Wednesday, April 23, 2008

Tom Furtney loves Genius for Salesforce

"SalesGenius delivers critical functionality that makes our Salesforce deployment even more powerful," said Tom Furtney, Sales Director of JobScience. "The ability to instantly track our prospects' behavior, its seamless integration with Salesforce, and its incredible ease of use make SalesGenius an invaluable sales tool which has helped us generate revenue from day one."

Goto: http://crm.tmcnet.com/topics/saas/articles/25810-salesforcecom-geniuscom-customers-increase-sales-results-with-salesgenius.htm

MAC & SAAS as Quoted in MacWorld

The rise of Web-based computing

Another trend facilitating Mac use in business is the increased enterprise dependecy on SaaS, wherein a diverse array of applications—from sales-force automation through supply-chain coordination—is delivered through the browser. Most SaaS applications have not relied on ActiveX, given SaaS’ inherent goal of making apps available to anyone, anywhere. This push toward platform agnosticism translates to the use of standards, letting the Mac right in. Ted Elliott, CEO of recruiting software provider Jobscience, says he has noted a rise in Mac customers now that Jobscience has moved to the SaaS model—customers his Salesforce.com-based platform supports out of the box.

Beyond Firefox and SaaS, many enterprise app developers have adopted the Web as a portal to their apps, following the strong Web-portal drive of the late 1990s.

Goto: http://www.macworld.com/article/133090/2008/04/mac_it.html?t=234

Wednesday, April 16, 2008

My Support Team is telling me that no one is sure where the economy is headed

One of my team members summarized a meeting he just sat on as follows: Nobody is really sure which direction the economy is going to take and data is indicating that employers are not taking drastic steps to reduce or increase the workforce.

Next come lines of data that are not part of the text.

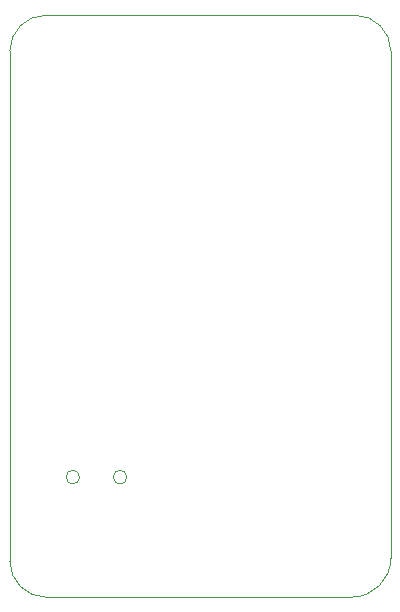
<source format=gbr>
%TF.GenerationSoftware,KiCad,Pcbnew,(5.1.8)-1*%
%TF.CreationDate,2021-05-13T19:04:10-07:00*%
%TF.ProjectId,Astromech3.0,41737472-6f6d-4656-9368-332e302e6b69,rev?*%
%TF.SameCoordinates,Original*%
%TF.FileFunction,Profile,NP*%
%FSLAX46Y46*%
G04 Gerber Fmt 4.6, Leading zero omitted, Abs format (unit mm)*
G04 Created by KiCad (PCBNEW (5.1.8)-1) date 2021-05-13 19:04:10*
%MOMM*%
%LPD*%
G01*
G04 APERTURE LIST*
%TA.AperFunction,Profile*%
%ADD10C,0.050000*%
%TD*%
G04 APERTURE END LIST*
D10*
X156532000Y-93218000D02*
G75*
G03*
X156532000Y-93218000I-576000J0D01*
G01*
X160528000Y-93218000D02*
G75*
G03*
X160528000Y-93218000I-576000J0D01*
G01*
X153670000Y-103378000D02*
G75*
G02*
X150622000Y-100330000I0J3048000D01*
G01*
X182880000Y-100076000D02*
G75*
G02*
X179578000Y-103378000I-3302000J0D01*
G01*
X179832000Y-54102000D02*
G75*
G02*
X182880000Y-57150000I0J-3048000D01*
G01*
X150622000Y-57150000D02*
G75*
G02*
X153670000Y-54102000I3048000J0D01*
G01*
X153670000Y-54102000D02*
X179832000Y-54102000D01*
X150622000Y-100330000D02*
X150622000Y-57150000D01*
X179578000Y-103378000D02*
X153670000Y-103378000D01*
X182880000Y-57150000D02*
X182880000Y-100076000D01*
M02*

</source>
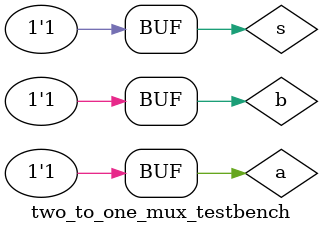
<source format=v>
module two_to_one_mux_testbench;
    reg a, b, s;
    wire y;

    two_to_one_mux m (a, b, s, y);

    initial begin
        $dumpfile("dump.vcd");
        $dumpvars(0, two_to_one_mux_testbench);
    end

    initial begin $monitor(a, b, s, y);
        s = 1'b0;
        a = 1'b0;
        b = 1'b0;
        #5
        a = 1'b0;
        b = 1'b1;
        #5
        a = 1'b1;
        b = 1'b0;
        #5
        a = 1'b1;
        b = 1'b1;
        #5
        s = 1'b1;
        a = 1'b0;
        b = 1'b0;
        #5
        a = 1'b0;
        b = 1'b1;
        #5
        a = 1'b1;
        b = 1'b0;
        #5
        a = 1'b1;
        b = 1'b1;
        #5
        ;
    end
endmodule

</source>
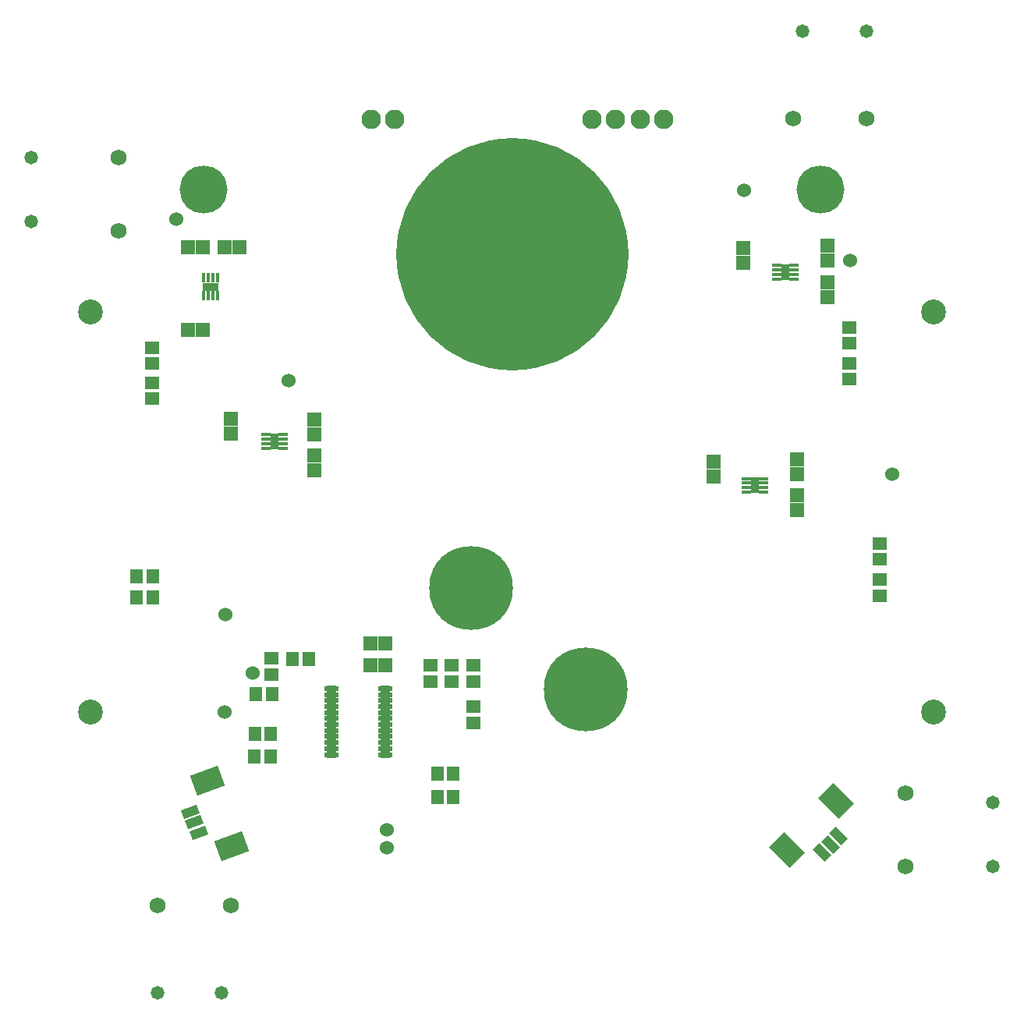
<source format=gts>
G04*
G04 #@! TF.GenerationSoftware,Altium Limited,Altium Designer,18.1.9 (240)*
G04*
G04 Layer_Color=8388736*
%FSLAX25Y25*%
%MOIN*%
G70*
G01*
G75*
%ADD31O,0.06312X0.02572*%
%ADD32R,0.05328X0.06115*%
%ADD33R,0.06115X0.05328*%
%ADD34R,0.05918X0.06312*%
%ADD35R,0.06312X0.05918*%
%ADD36C,0.06000*%
%ADD37R,0.01784X0.03950*%
%ADD38R,0.07099X0.03517*%
%ADD39R,0.03517X0.07099*%
%ADD40R,0.03950X0.01784*%
G04:AMPARAMS|DCode=41|XSize=90.68mil|YSize=126.11mil|CornerRadius=0mil|HoleSize=0mil|Usage=FLASHONLY|Rotation=110.000|XOffset=0mil|YOffset=0mil|HoleType=Round|Shape=Rectangle|*
%AMROTATEDRECTD41*
4,1,4,0.07476,-0.02104,-0.04375,-0.06417,-0.07476,0.02104,0.04375,0.06417,0.07476,-0.02104,0.0*
%
%ADD41ROTATEDRECTD41*%

G04:AMPARAMS|DCode=42|XSize=39.5mil|YSize=70.99mil|CornerRadius=0mil|HoleSize=0mil|Usage=FLASHONLY|Rotation=110.000|XOffset=0mil|YOffset=0mil|HoleType=Round|Shape=Rectangle|*
%AMROTATEDRECTD42*
4,1,4,0.04011,-0.00642,-0.02660,-0.03070,-0.04011,0.00642,0.02660,0.03070,0.04011,-0.00642,0.0*
%
%ADD42ROTATEDRECTD42*%

G04:AMPARAMS|DCode=43|XSize=90.68mil|YSize=126.11mil|CornerRadius=0mil|HoleSize=0mil|Usage=FLASHONLY|Rotation=225.000|XOffset=0mil|YOffset=0mil|HoleType=Round|Shape=Rectangle|*
%AMROTATEDRECTD43*
4,1,4,-0.01253,0.07665,0.07665,-0.01253,0.01253,-0.07665,-0.07665,0.01253,-0.01253,0.07665,0.0*
%
%ADD43ROTATEDRECTD43*%

G04:AMPARAMS|DCode=44|XSize=39.5mil|YSize=70.99mil|CornerRadius=0mil|HoleSize=0mil|Usage=FLASHONLY|Rotation=225.000|XOffset=0mil|YOffset=0mil|HoleType=Round|Shape=Rectangle|*
%AMROTATEDRECTD44*
4,1,4,-0.01114,0.03906,0.03906,-0.01114,0.01114,-0.03906,-0.03906,0.01114,-0.01114,0.03906,0.0*
%
%ADD44ROTATEDRECTD44*%

%ADD45C,0.35800*%
%ADD46C,0.20485*%
%ADD47C,0.99225*%
%ADD48C,0.05800*%
%ADD49C,0.10642*%
%ADD50C,0.08300*%
%ADD51C,0.06800*%
D31*
X107337Y111679D02*
D03*
Y114238D02*
D03*
Y116797D02*
D03*
Y119356D02*
D03*
Y121915D02*
D03*
Y124475D02*
D03*
Y127034D02*
D03*
Y129593D02*
D03*
Y132152D02*
D03*
Y134711D02*
D03*
Y137270D02*
D03*
Y139829D02*
D03*
X84108Y111679D02*
D03*
Y114238D02*
D03*
Y116797D02*
D03*
Y119356D02*
D03*
Y121915D02*
D03*
Y124475D02*
D03*
Y127034D02*
D03*
Y129593D02*
D03*
Y132152D02*
D03*
Y134711D02*
D03*
Y137270D02*
D03*
Y139829D02*
D03*
D32*
X51417Y120429D02*
D03*
X58307D02*
D03*
X58252Y110929D02*
D03*
X51362D02*
D03*
X136374Y103429D02*
D03*
X129484D02*
D03*
Y93429D02*
D03*
X136374D02*
D03*
X67555Y152504D02*
D03*
X74445D02*
D03*
X52028Y137437D02*
D03*
X58917D02*
D03*
X7945Y188000D02*
D03*
X1055D02*
D03*
X7945Y179000D02*
D03*
X1055D02*
D03*
D33*
X58683Y152809D02*
D03*
Y145919D02*
D03*
X135722Y142809D02*
D03*
Y149699D02*
D03*
X126722D02*
D03*
Y142809D02*
D03*
X145000Y125307D02*
D03*
Y132197D02*
D03*
X144955Y149701D02*
D03*
Y142811D02*
D03*
X305500Y278945D02*
D03*
Y272055D02*
D03*
Y287407D02*
D03*
Y294297D02*
D03*
X318685Y186500D02*
D03*
Y179610D02*
D03*
Y195110D02*
D03*
Y202000D02*
D03*
X7500Y270654D02*
D03*
Y263764D02*
D03*
Y278764D02*
D03*
Y285654D02*
D03*
D34*
X107372Y159254D02*
D03*
X101073D02*
D03*
Y149754D02*
D03*
X107372D02*
D03*
X29260Y328677D02*
D03*
X22961D02*
D03*
X38461D02*
D03*
X44760D02*
D03*
X29110Y293209D02*
D03*
X22811D02*
D03*
D35*
X296307Y329079D02*
D03*
Y322779D02*
D03*
Y307130D02*
D03*
Y313429D02*
D03*
X260307Y328079D02*
D03*
Y321779D02*
D03*
X283307Y231555D02*
D03*
Y237854D02*
D03*
Y222354D02*
D03*
Y216055D02*
D03*
X247585Y230555D02*
D03*
Y236854D02*
D03*
X76807Y254921D02*
D03*
Y248622D02*
D03*
X76807Y233279D02*
D03*
Y239579D02*
D03*
X41339Y255079D02*
D03*
Y248780D02*
D03*
D36*
X260678Y353000D02*
D03*
X324000Y231500D02*
D03*
X108063Y72000D02*
D03*
X108063Y79500D02*
D03*
X38500Y129724D02*
D03*
X50472Y146437D02*
D03*
X66000Y271500D02*
D03*
X306000Y323000D02*
D03*
X39000Y171500D02*
D03*
X18000Y340500D02*
D03*
D37*
X29610Y307957D02*
D03*
X31579D02*
D03*
X33547D02*
D03*
X35516D02*
D03*
X29610Y315398D02*
D03*
X31579D02*
D03*
X33547D02*
D03*
X35516D02*
D03*
D38*
X32563Y311677D02*
D03*
D39*
X278307Y317929D02*
D03*
X265307Y226720D02*
D03*
X59807Y245476D02*
D03*
D40*
X282028Y314976D02*
D03*
Y316945D02*
D03*
Y318913D02*
D03*
Y320882D02*
D03*
X274587Y314976D02*
D03*
Y316945D02*
D03*
Y318913D02*
D03*
Y320882D02*
D03*
X261587Y229673D02*
D03*
Y227705D02*
D03*
Y225736D02*
D03*
Y223768D02*
D03*
X269027Y229673D02*
D03*
Y227705D02*
D03*
Y225736D02*
D03*
Y223768D02*
D03*
X63528Y242524D02*
D03*
Y244492D02*
D03*
Y246461D02*
D03*
Y248429D02*
D03*
X56087Y242524D02*
D03*
Y244492D02*
D03*
Y246461D02*
D03*
Y248429D02*
D03*
D41*
X31346Y100676D02*
D03*
X41580Y72559D02*
D03*
D42*
X27417Y78088D02*
D03*
X25734Y82713D02*
D03*
X24051Y87337D02*
D03*
D43*
X278802Y70840D02*
D03*
X299959Y91997D02*
D03*
D44*
X300934Y76825D02*
D03*
X297454Y73345D02*
D03*
X293974Y69865D02*
D03*
D45*
X144000Y183000D02*
D03*
X193000Y139500D02*
D03*
D46*
X293307Y353150D02*
D03*
X29528D02*
D03*
D47*
X161417Y325591D02*
D03*
D48*
X366929Y91339D02*
D03*
X312992Y420866D02*
D03*
X-44095Y366929D02*
D03*
X37402Y9843D02*
D03*
X9842D02*
D03*
X-44095Y339370D02*
D03*
X285433Y420866D02*
D03*
X366929Y63779D02*
D03*
D49*
X-18898Y129724D02*
D03*
X341732D02*
D03*
X-18898Y300984D02*
D03*
X341732D02*
D03*
D50*
X205472Y383205D02*
D03*
X195473D02*
D03*
X216335D02*
D03*
X226335D02*
D03*
X101335D02*
D03*
X111335D02*
D03*
D51*
X329527Y63779D02*
D03*
Y95276D02*
D03*
X281496Y383465D02*
D03*
X312992D02*
D03*
X-6693Y335433D02*
D03*
Y366929D02*
D03*
X9843Y47244D02*
D03*
X41339D02*
D03*
M02*

</source>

In fact, planned cuts to the workforce have been scaled back. According to the MonsterTRACK survey 59% of employees still intend to hire recent college grads, entry level pay is up 9.7% over last year. The “retirement” boom may reduce hiring in the immediate future as many boomers have lost value in their house and retirement portfolios. Average time of unemployment remains in the 3 month range, with a full 90% of workers finding an equivalent or better position. In particular, professional service talent tends to job +industry hop (i.e: Healthcare administrators, accounts tend to JOB HOP – making it even more important to have a pipeline of talent for these kinds of positions (and I would guess that these are the types of candidates that are always passively looking). The difference in this recession compared to last is the root of the problem: in the early part of the decade the .com bubble burst, this time sectors related to mortgage back securities are feeling the pinch: some financials, construction, and related retail. Sectors that are GROWING or RECESSION RESISTANT: Energy (traditional, green, and new), security in general, Security information technology, hospitals, other healthcare: Home health aids, medical assistants. Agility is increasingly important to business. Vurv hosted this event, and in their two minute commercial the pitch was for software that can help mergers, acquisitions, and restructuring.

This sounds to me like the agility offered by software as a service may be a real plus in a slowing economy. What do you think?

Monday, April 14, 2008

Google and Salesforce

Google and salesforce together is what we have all been waiting for to be done with the microsoft monster. Instand sharing of documents and project collaboration, now we can combine all our key business applications out of the microsoft world. We are really excited about what this means for the business web.